Every hotel room in the world appears to have one, at least all those I´ve visited do. They´re mounted on the wall, always just at the edge of your vision, slightly anonymous, yet also mysterious. An odd-looking device, somewhat technological, but also a little furniture-like. The mystery is compounded by the fact that there is never any real indication of it´s purpose, or how to use it, though once you look at it, you realise it is simplicity itself. I´m thinking about the trouser-press.
Although I´d occasionally been intrigued, I´d managed to avoid using a trouser press. Though normally technologically curious and not afraid to experiment with new devices, there was something about the trouser press that made me keep my distance. The province of the travelling salesman with a need to freshen the creases in his cheap suit of man made fabric? The fact that is seemed a bit too grown-up for me? Or that putting creases in your trousers just seems a bit off?
This all changed the day I found a Corby 5500 Classic at a local jumble sale. Sleek, teak and meek (ok, upright, really, but meek sounded better) it stood there, amidst an ocean of rubbish and tat.
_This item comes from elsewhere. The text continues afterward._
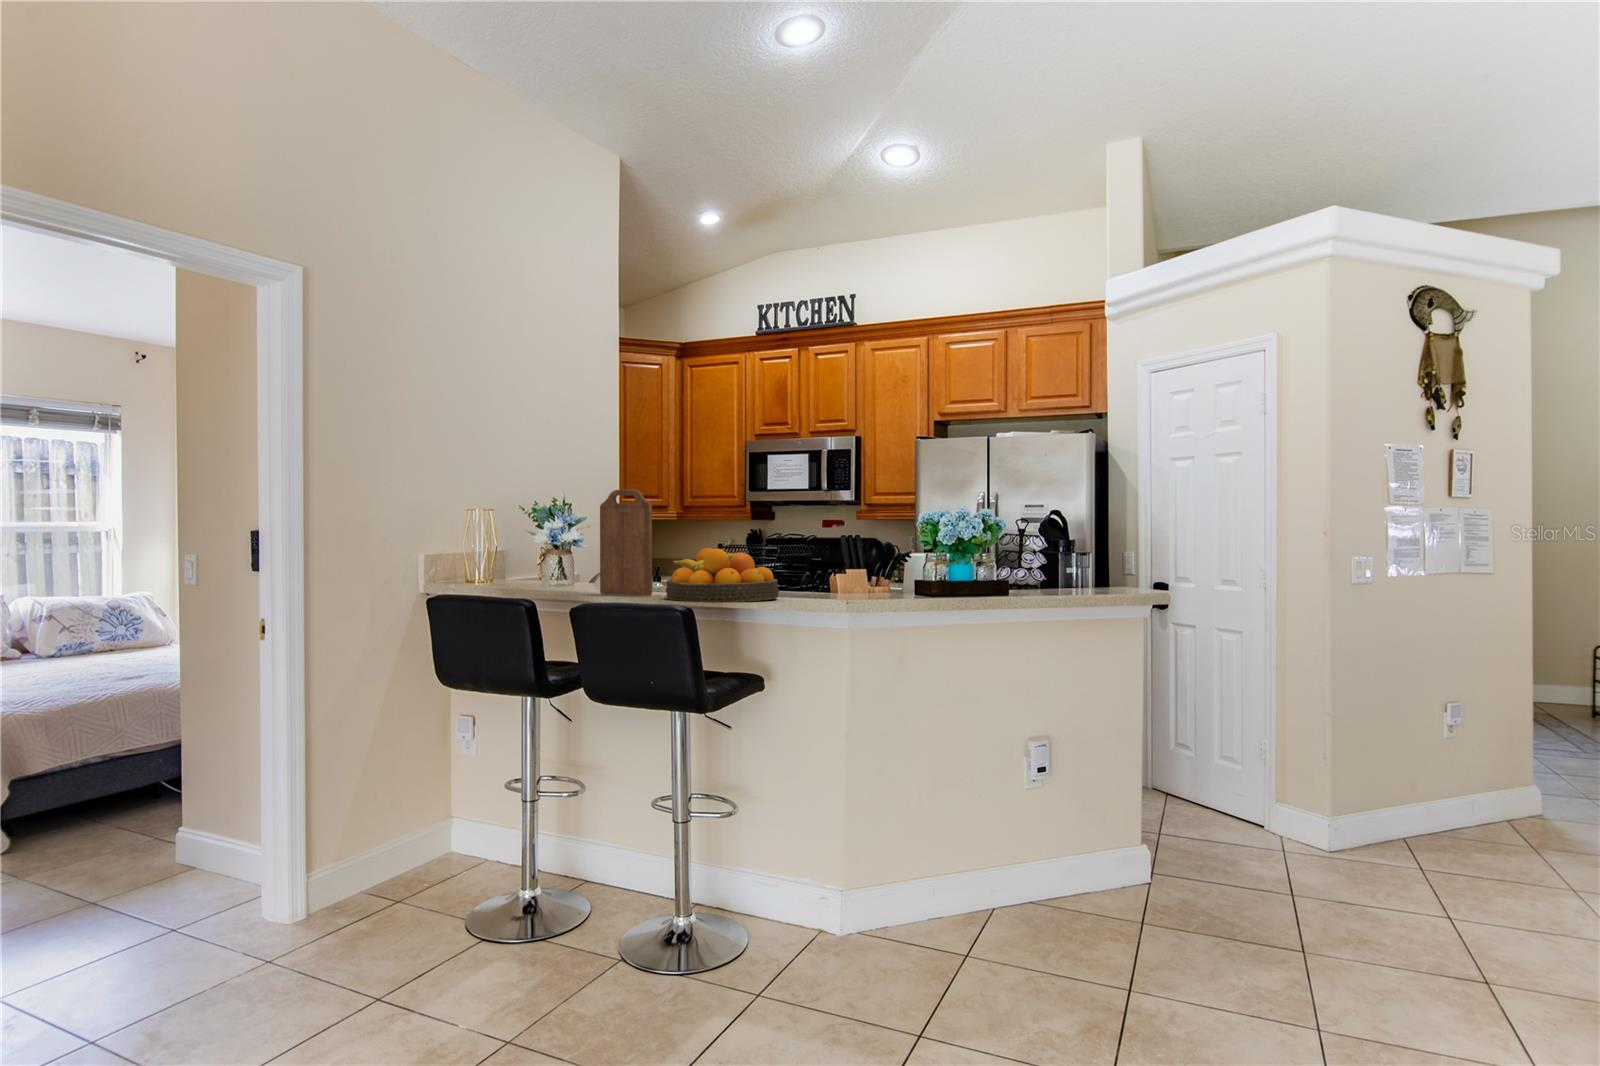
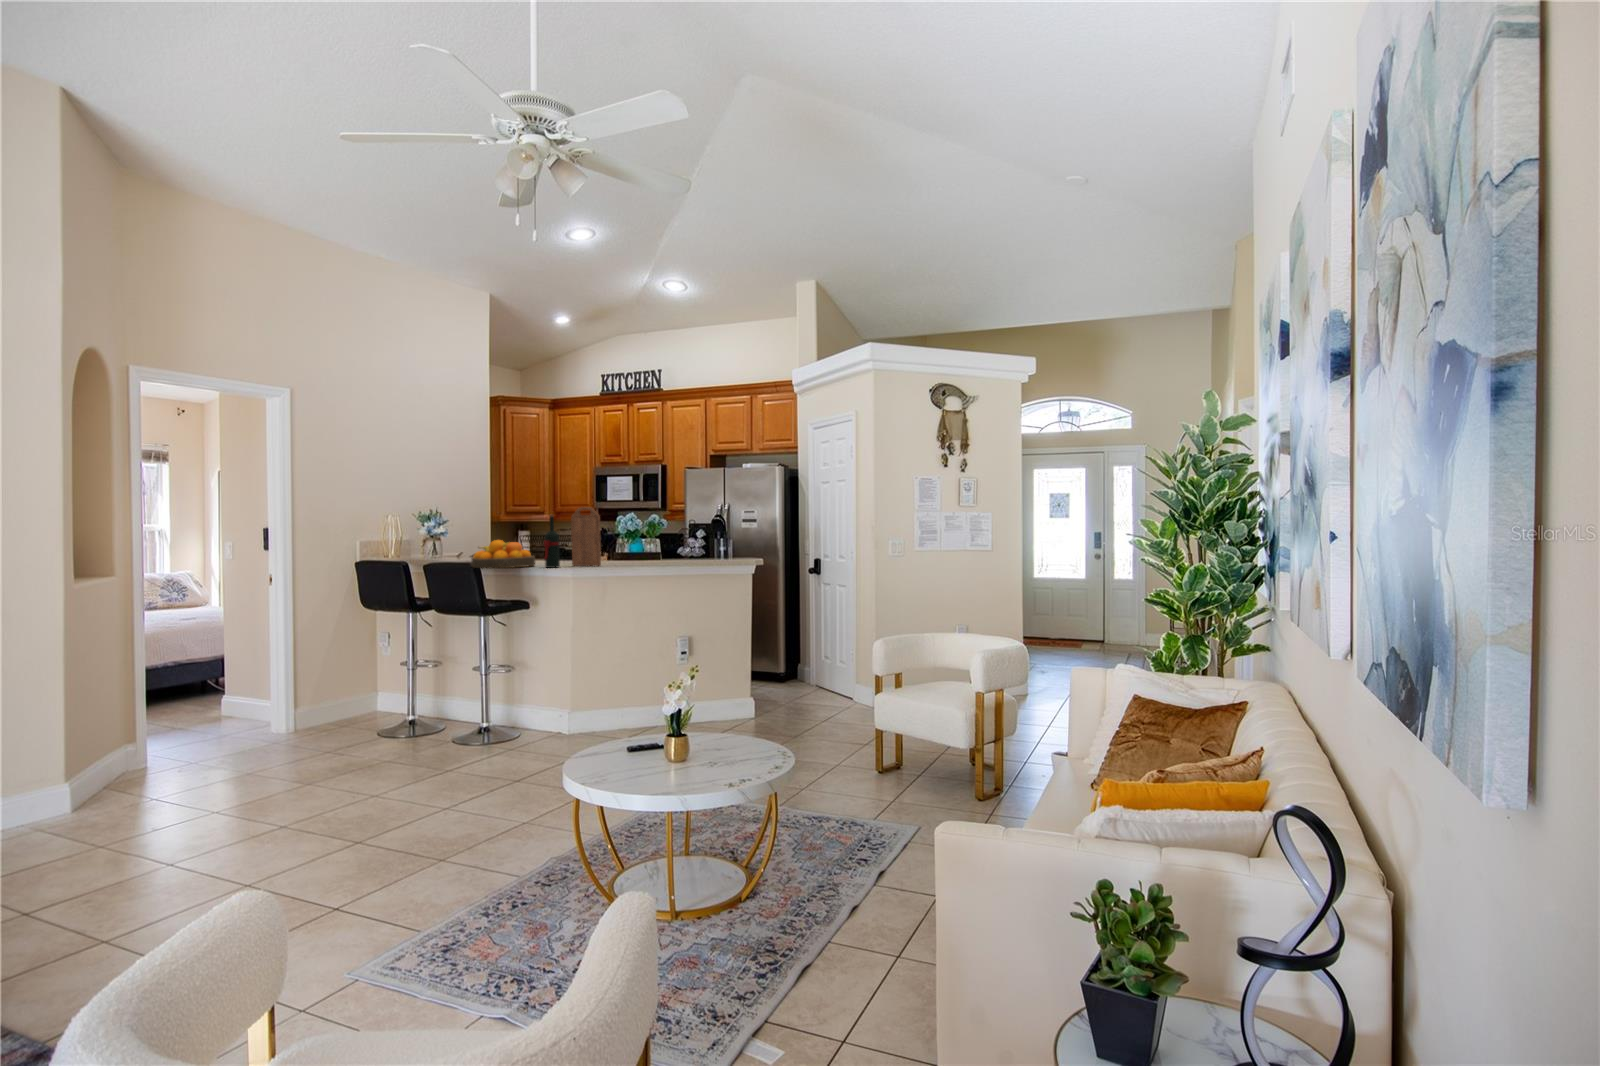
cutting board: present [600,489,652,596] -> present [571,507,601,566]
wine bottle: none [814,500,840,603] -> present [544,514,560,568]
What a strange thing to find! Do people even buy them to use at home? I have no idea, but I had to have it, and it was mine for the princely sum of 8 pounds. Excellent! Though, I realised, now I had to find out how to use it.
And I did. And it really isn´t that difficult! There are 2 controls. One timer to set the heat on and one lever to open and close (two really, as the levers apply force on both sides to ensure even application of pressure). Hardly a challenge for an engineer really. Hah!
The only really tricky part is getting the trousers to lie nice and flat inside the press before closing it. I have very few trousers that have a crease front and back. Possibly only a single pair, and I just remembered that I don´t even have them any longer. What I like to do is to lay the trousers flat, as I´d iron them. I do occasionally iron chinos, as they get washed more often than my other trousers, while denim and wool trousers tend to rest between use. As I´m a careful wearer I rarely get my trousers dirty and can enjoy clothes that don´t need washing too often, which keeps them nice much longer. That resting though, folded thrice, in a stack, that sure does crease them. Not hard creases, but enough to make it noticeable. Iron them? Nope, too much work. This is where the trouser press earns it´s keep. It takes a minute to place the trousers in it, and then 45 minutes later they are crispy, fresh and creaseless. Jeans, corduroy or tweed, it works for all of them.
A ceaseless remover of creases, to coin a new slogan for Corby of Windsor, manufacturers of trouser presses to royalty and tired businessmen since 1930. So, even though the trouser press may not be the most glamorous of gentleman´s accessories, and a victim of screwdriver-wielding pranksters, it is actually a genuinely decent device, and I strongly recommend you keep an eye out for one. Or accidentally acquire one when next staying in a hotel. Most likely it will hardly have been used.
Mine was relegated to the washing room in the basement by my otherwise cherubical WellDressedGirlfriend. Little does she know that with a special bracket from Corby, my freestanding Classic can be wall mounted, and will enjoy a prime location in our bedroom again soon.